• [ACTION ITEM]:
Pictures stay out of the copy, which must hold exactly the lines from the one containing "Quereinsteiger" through the end of the material below.

• [PROVIDED MATERIAL]:
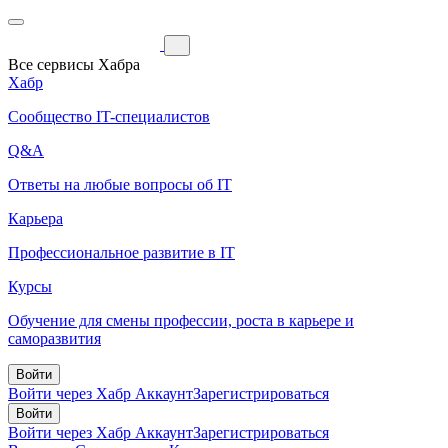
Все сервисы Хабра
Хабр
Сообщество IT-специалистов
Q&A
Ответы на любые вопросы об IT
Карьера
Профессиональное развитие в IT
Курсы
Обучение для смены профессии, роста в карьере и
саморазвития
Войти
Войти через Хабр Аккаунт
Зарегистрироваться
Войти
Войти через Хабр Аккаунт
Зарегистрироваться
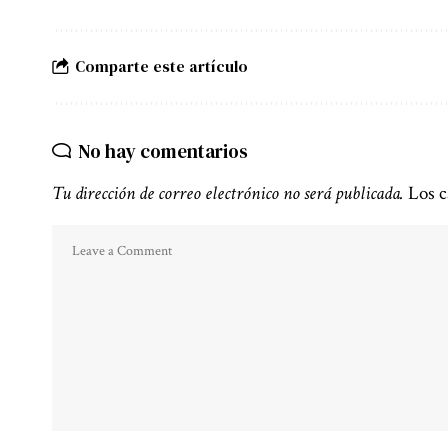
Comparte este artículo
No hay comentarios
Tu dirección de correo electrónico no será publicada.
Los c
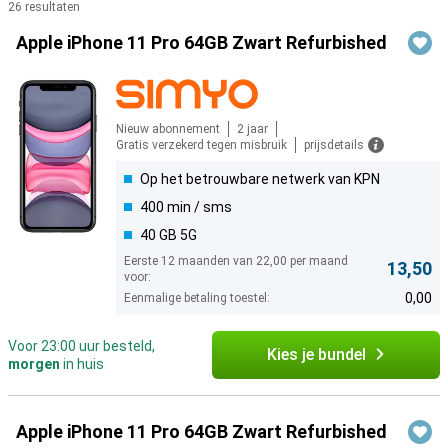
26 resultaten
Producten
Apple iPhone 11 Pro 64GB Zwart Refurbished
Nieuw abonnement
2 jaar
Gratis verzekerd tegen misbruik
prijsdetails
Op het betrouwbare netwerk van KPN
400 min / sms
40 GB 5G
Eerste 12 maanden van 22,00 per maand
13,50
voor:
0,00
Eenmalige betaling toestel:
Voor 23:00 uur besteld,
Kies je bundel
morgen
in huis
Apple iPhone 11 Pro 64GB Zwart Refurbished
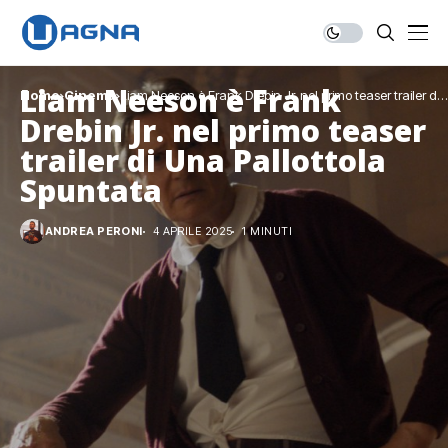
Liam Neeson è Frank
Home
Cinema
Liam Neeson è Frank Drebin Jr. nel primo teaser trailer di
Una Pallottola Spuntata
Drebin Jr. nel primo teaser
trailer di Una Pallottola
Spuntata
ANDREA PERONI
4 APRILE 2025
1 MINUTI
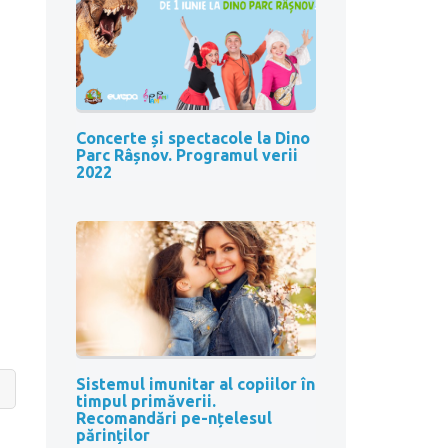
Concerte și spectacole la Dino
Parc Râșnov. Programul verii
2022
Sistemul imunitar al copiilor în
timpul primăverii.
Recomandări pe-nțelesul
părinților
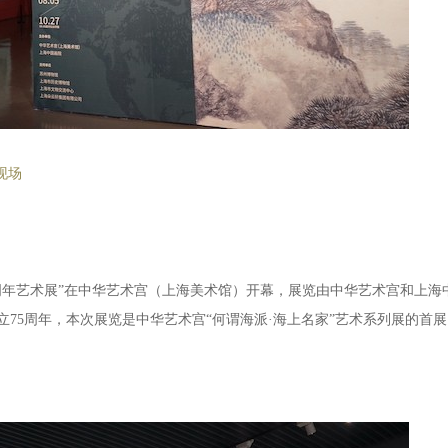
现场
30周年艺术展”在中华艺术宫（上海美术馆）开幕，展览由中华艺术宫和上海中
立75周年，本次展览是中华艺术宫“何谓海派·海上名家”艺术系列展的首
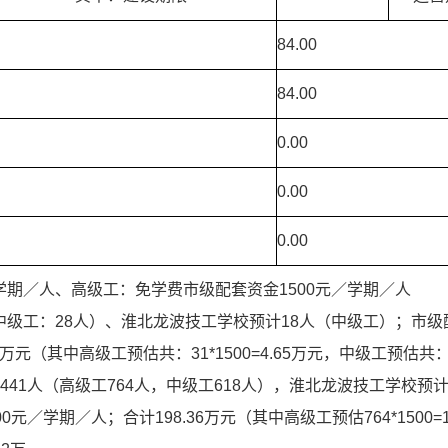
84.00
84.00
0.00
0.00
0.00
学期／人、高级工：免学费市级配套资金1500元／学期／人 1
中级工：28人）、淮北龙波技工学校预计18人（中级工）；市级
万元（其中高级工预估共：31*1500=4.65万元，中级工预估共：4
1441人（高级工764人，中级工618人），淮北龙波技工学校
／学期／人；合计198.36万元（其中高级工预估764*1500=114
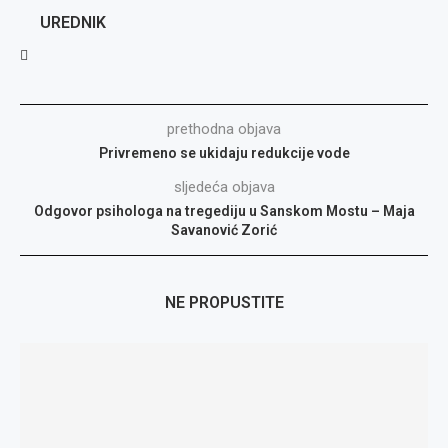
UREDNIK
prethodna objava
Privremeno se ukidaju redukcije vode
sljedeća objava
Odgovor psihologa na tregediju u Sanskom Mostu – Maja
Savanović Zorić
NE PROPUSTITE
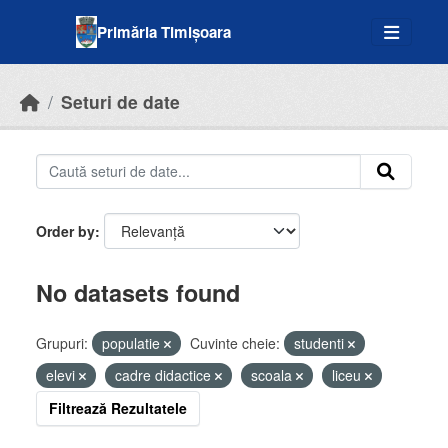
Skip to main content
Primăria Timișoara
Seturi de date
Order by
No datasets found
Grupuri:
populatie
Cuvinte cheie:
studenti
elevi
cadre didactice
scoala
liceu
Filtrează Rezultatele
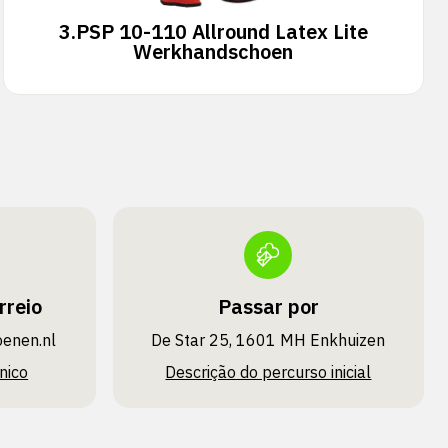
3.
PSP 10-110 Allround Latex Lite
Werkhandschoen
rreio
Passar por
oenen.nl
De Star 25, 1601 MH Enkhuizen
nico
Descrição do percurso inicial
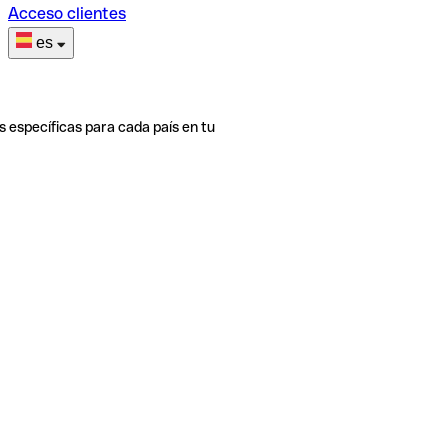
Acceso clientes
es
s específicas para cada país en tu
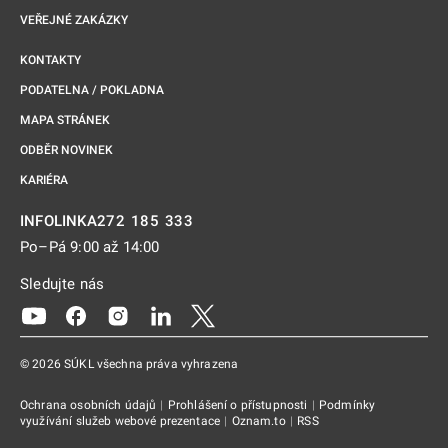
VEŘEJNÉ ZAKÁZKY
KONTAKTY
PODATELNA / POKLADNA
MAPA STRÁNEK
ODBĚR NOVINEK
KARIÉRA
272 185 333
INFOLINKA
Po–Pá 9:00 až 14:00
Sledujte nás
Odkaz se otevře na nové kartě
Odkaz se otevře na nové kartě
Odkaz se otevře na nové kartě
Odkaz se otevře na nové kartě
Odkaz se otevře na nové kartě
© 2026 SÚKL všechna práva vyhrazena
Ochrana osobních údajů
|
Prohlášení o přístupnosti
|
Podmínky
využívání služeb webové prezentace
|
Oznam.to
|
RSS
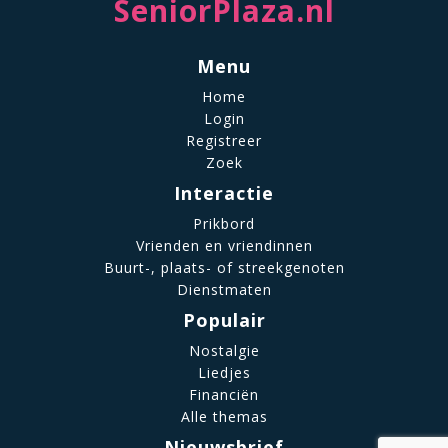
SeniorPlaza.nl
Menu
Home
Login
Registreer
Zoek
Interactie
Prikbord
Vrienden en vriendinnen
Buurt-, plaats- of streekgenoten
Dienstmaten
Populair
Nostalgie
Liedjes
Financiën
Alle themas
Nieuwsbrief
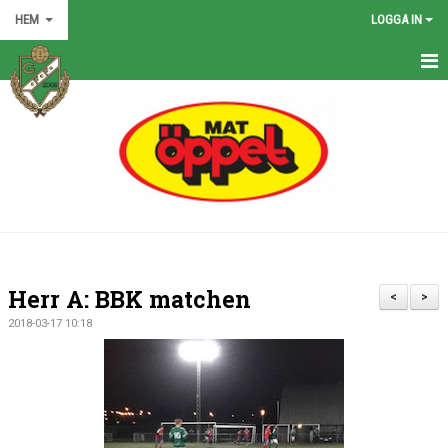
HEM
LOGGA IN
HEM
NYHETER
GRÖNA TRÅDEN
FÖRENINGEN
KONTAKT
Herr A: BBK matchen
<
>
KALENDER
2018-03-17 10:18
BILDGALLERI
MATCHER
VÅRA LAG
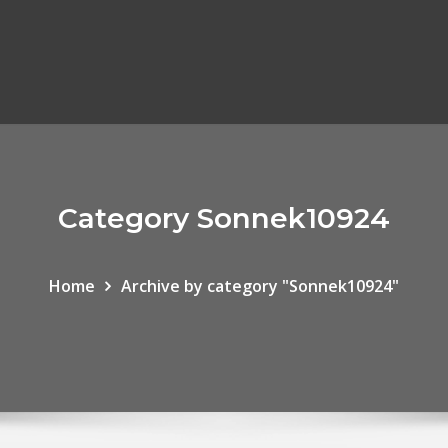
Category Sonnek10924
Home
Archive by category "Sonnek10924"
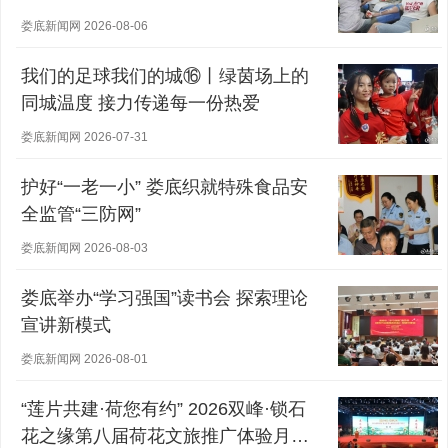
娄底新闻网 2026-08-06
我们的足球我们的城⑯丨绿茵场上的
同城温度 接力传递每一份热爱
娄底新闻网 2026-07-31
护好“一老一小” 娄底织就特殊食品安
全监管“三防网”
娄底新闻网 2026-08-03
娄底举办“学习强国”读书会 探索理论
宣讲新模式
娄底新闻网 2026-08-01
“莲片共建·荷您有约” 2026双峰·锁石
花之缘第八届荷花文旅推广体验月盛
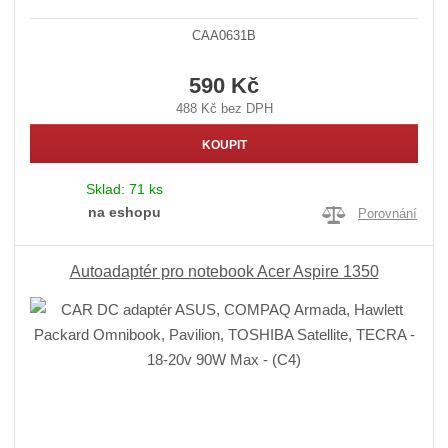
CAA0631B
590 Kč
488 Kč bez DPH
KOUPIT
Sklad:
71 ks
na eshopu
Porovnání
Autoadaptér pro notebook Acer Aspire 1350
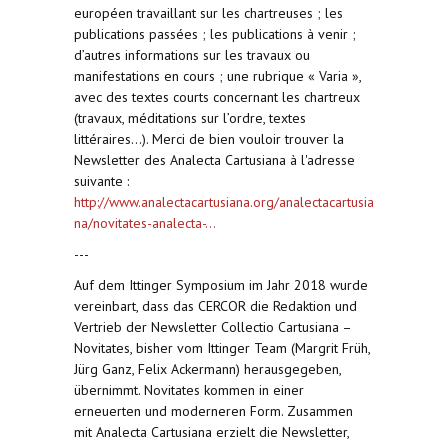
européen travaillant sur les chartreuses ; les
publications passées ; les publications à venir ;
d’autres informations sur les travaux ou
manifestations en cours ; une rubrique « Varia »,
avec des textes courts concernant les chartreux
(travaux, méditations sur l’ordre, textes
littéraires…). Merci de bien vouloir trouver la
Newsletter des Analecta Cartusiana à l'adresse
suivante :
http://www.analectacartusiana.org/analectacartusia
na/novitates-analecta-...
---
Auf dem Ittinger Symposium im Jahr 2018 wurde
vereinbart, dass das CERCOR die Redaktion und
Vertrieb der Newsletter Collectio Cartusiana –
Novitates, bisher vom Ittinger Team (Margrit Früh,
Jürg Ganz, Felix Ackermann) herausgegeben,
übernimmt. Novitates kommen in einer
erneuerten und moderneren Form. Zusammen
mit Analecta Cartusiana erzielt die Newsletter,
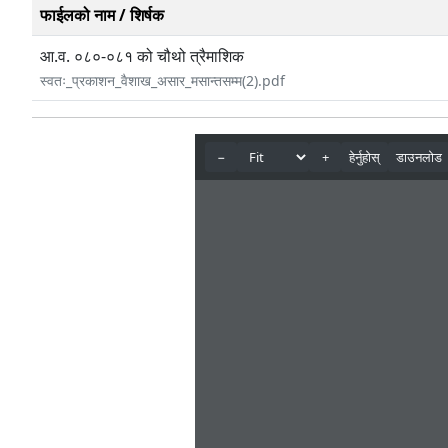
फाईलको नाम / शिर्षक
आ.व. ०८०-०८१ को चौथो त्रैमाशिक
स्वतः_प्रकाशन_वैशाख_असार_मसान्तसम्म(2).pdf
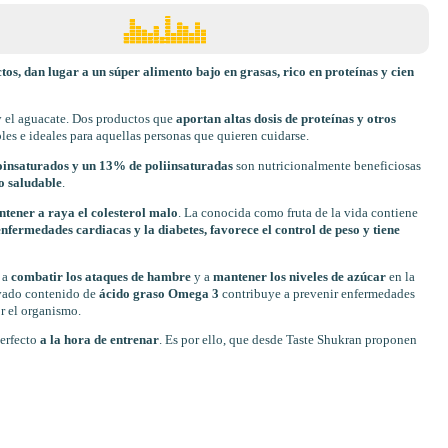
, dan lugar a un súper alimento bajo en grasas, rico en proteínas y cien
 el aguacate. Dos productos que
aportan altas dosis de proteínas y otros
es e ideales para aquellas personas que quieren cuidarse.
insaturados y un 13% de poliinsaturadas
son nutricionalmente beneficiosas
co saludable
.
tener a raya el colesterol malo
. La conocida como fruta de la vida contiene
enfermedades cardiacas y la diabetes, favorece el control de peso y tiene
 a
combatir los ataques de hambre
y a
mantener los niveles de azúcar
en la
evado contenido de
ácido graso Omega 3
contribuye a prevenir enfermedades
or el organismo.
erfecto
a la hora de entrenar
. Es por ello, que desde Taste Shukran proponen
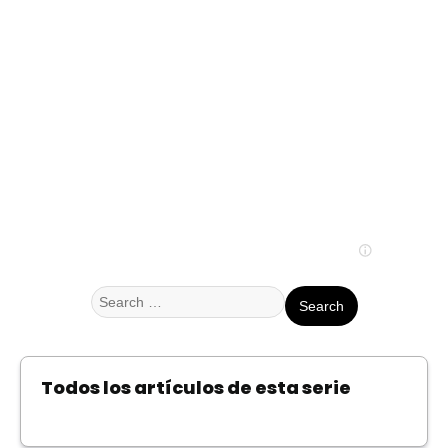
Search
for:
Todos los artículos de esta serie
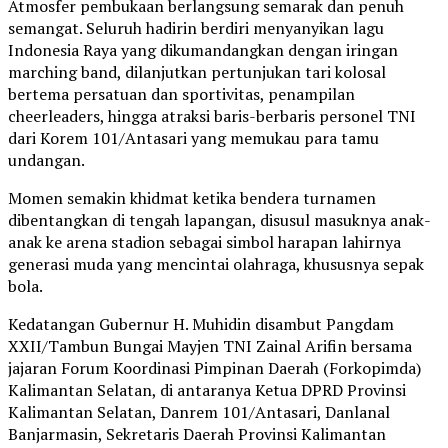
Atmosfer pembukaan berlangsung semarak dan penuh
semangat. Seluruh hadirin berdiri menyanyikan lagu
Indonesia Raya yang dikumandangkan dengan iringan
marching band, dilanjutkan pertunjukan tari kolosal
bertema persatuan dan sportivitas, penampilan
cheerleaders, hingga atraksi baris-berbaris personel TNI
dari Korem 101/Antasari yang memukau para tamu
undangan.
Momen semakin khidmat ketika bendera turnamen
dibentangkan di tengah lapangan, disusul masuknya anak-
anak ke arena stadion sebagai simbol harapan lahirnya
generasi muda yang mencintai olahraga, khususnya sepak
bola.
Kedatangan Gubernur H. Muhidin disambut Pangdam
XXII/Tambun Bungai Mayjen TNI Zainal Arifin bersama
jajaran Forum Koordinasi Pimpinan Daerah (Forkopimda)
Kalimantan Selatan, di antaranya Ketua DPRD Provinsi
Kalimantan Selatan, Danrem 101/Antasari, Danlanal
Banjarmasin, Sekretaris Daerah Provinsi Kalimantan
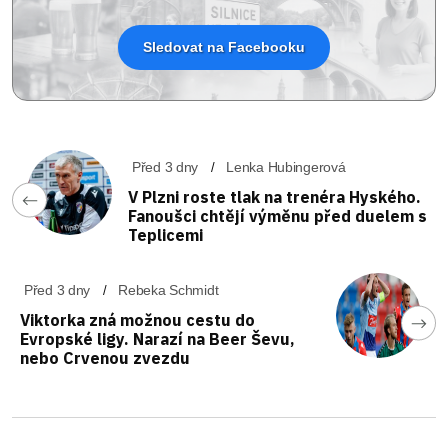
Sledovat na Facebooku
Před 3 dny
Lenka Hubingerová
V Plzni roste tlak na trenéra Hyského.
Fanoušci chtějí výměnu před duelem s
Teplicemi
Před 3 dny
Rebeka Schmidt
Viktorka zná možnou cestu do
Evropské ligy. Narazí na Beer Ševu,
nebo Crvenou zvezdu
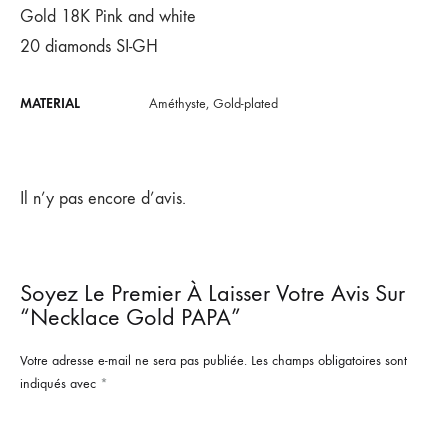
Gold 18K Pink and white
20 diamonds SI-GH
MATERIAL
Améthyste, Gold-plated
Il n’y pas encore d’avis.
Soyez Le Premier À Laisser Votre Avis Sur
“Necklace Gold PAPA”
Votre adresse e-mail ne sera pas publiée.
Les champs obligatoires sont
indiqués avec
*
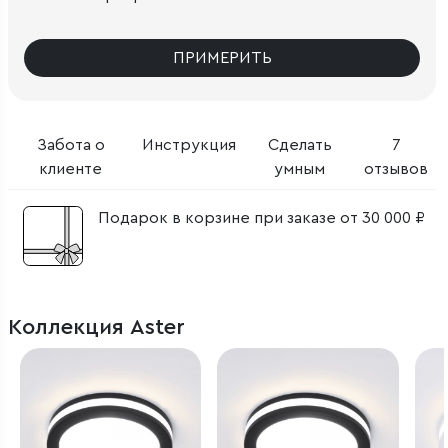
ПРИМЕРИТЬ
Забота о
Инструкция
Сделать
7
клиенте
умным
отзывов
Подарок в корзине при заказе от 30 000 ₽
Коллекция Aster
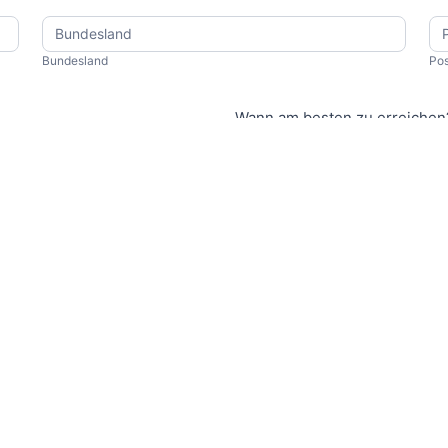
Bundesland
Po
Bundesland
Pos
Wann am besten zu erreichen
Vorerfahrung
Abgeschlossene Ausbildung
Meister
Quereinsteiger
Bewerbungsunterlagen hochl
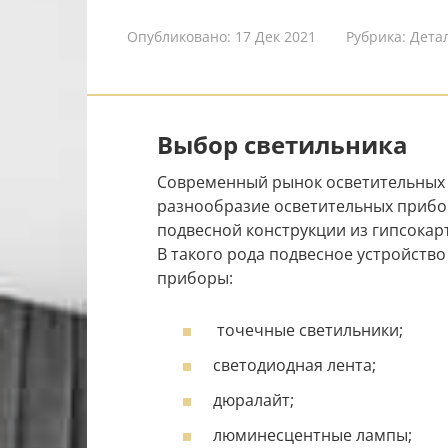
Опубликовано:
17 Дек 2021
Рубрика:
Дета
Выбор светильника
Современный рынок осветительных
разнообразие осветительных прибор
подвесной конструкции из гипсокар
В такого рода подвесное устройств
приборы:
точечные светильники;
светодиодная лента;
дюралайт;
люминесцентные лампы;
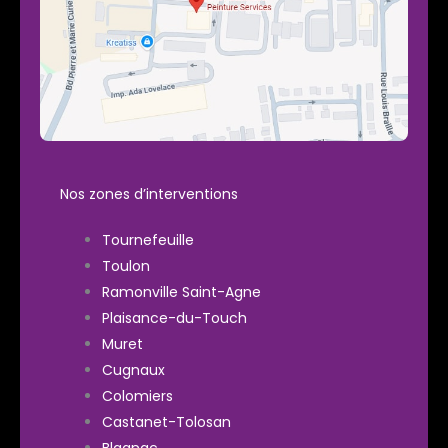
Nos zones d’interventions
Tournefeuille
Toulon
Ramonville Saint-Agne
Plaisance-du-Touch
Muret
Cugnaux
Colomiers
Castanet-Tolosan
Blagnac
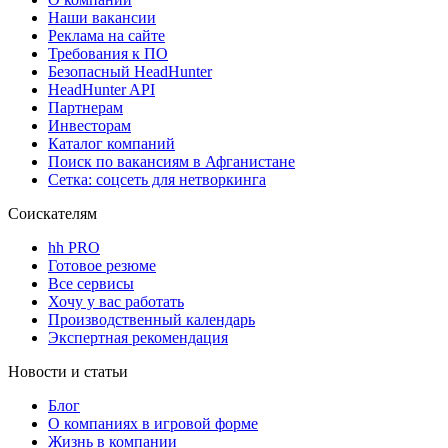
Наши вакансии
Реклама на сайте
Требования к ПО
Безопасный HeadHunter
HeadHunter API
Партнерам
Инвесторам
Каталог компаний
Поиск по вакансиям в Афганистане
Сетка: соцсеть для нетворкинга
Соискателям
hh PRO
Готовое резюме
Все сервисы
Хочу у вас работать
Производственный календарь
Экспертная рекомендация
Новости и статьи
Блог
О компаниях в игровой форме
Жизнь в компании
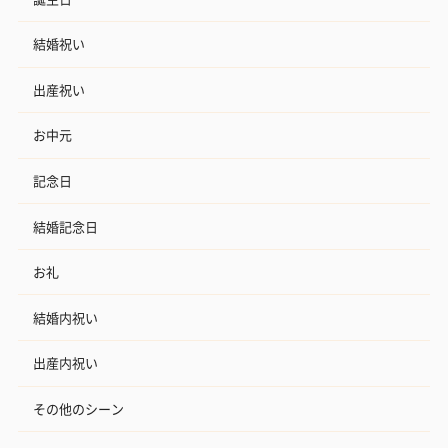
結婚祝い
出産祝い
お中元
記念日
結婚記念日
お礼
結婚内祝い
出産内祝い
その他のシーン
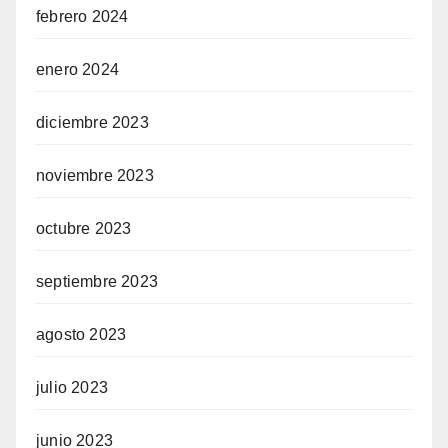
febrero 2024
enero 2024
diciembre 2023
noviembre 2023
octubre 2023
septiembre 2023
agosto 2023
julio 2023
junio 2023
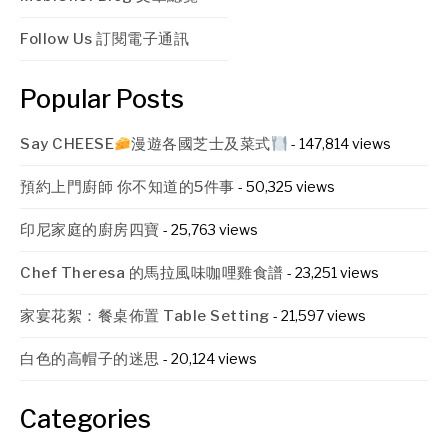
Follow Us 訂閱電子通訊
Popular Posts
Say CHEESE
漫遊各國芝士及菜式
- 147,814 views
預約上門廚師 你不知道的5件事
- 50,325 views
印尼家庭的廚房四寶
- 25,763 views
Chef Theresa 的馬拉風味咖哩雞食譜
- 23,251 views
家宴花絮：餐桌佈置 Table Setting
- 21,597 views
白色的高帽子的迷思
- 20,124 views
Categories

• [YOUR RESPONSE]:
Quereinsteiger
Bewerbungsunterlagen hochl
Опубликовано:
17 Дек 2021
Рубрика:
Дета
Выбор светильника
Современный рынок осветительных
разнообразие осветительных прибор
подвесной конструкции из гипсокар
В такого рода подвесное устройств
приборы:
точечные светильники;
светодиодная лента;
дюралайт;
люминесцентные лампы;
Nos zones d’interventions
Tournefeuille
Toulon
Ramonville Saint-Agne
Plaisance-du-Touch
Muret
Cugnaux
Colomiers
Castanet-Tolosan
Blagnac
Наши вакансии
Реклама на сайте
Требования к ПО
Безопасный HeadHunter
HeadHunter API
Партнерам
Инвесторам
Каталог компаний
Поиск по вакансиям в Афганистане
Сетка: соцсеть для нетворкинга
Соискателям
hh PRO
Готовое резюме
Все сервисы
Хочу у вас работать
Производственный календарь
Экспертная рекомендация
Новости и статьи
Блог
О компаниях в игровой форме
Жизнь в компании
結婚祝い
出産祝い
お中元
記念日
結婚記念日
お礼
結婚内祝い
出産内祝い
その他のシーン
febrero 2024
enero 2024
diciembre 2023
noviembre 2023
octubre 2023
septiembre 2023
agosto 2023
julio 2023
junio 2023
Follow Us 訂閱電子通訊
Popular Posts
Say CHEESE
漫遊各國芝士及菜式
- 147,814 views
預約上門廚師 你不知道的5件事
- 50,325 views
印尼家庭的廚房四寶
- 25,763 views
Chef Theresa 的馬拉風味咖哩雞食譜
- 23,251 views
家宴花絮：餐桌佈置 Table Setting
- 21,597 views
白色的高帽子的迷思
- 20,124 views
Categories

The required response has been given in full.